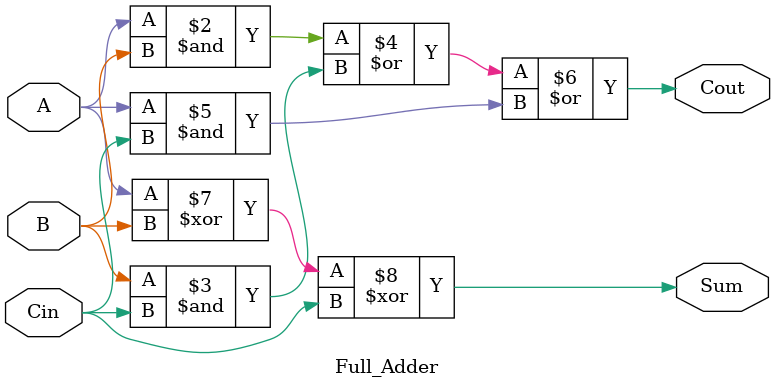
<source format=v>
`timescale 1ns / 1ps


module Full_Adder(
    input A,
    input B,
    input Cin,
    output reg Cout,
    output reg Sum
    );
    
    // Full adder using Behavioral level of abstraction
    always @ (*)
    begin
        Cout = (A & B) | (B & Cin) | (A & Cin);     // Continuous assignment, Cout is continuously updated based on the values of A, B, and Cin.
        Sum = A ^ B ^ Cin;                          // Continuous assignment, Sum is continuously updated based on the values of A, B, and Cin.
    end
    
endmodule

</source>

◆ ◆ ◆

What you are asked to do:
Everything in the records must be returned exactly, except the pictures.

Result for this task:
<source format=v>
`timescale 1ns / 1ps


module Full_Adder(
    input A,
    input B,
    input Cin,
    output reg Cout,
    output reg Sum
    );
    
    // Full adder using Behavioral level of abstraction
    always @ (*)
    begin
        Cout = (A & B) | (B & Cin) | (A & Cin);     // Continuous assignment, Cout is continuously updated based on the values of A, B, and Cin.
        Sum = A ^ B ^ Cin;                          // Continuous assignment, Sum is continuously updated based on the values of A, B, and Cin.
    end
    
endmodule

</source>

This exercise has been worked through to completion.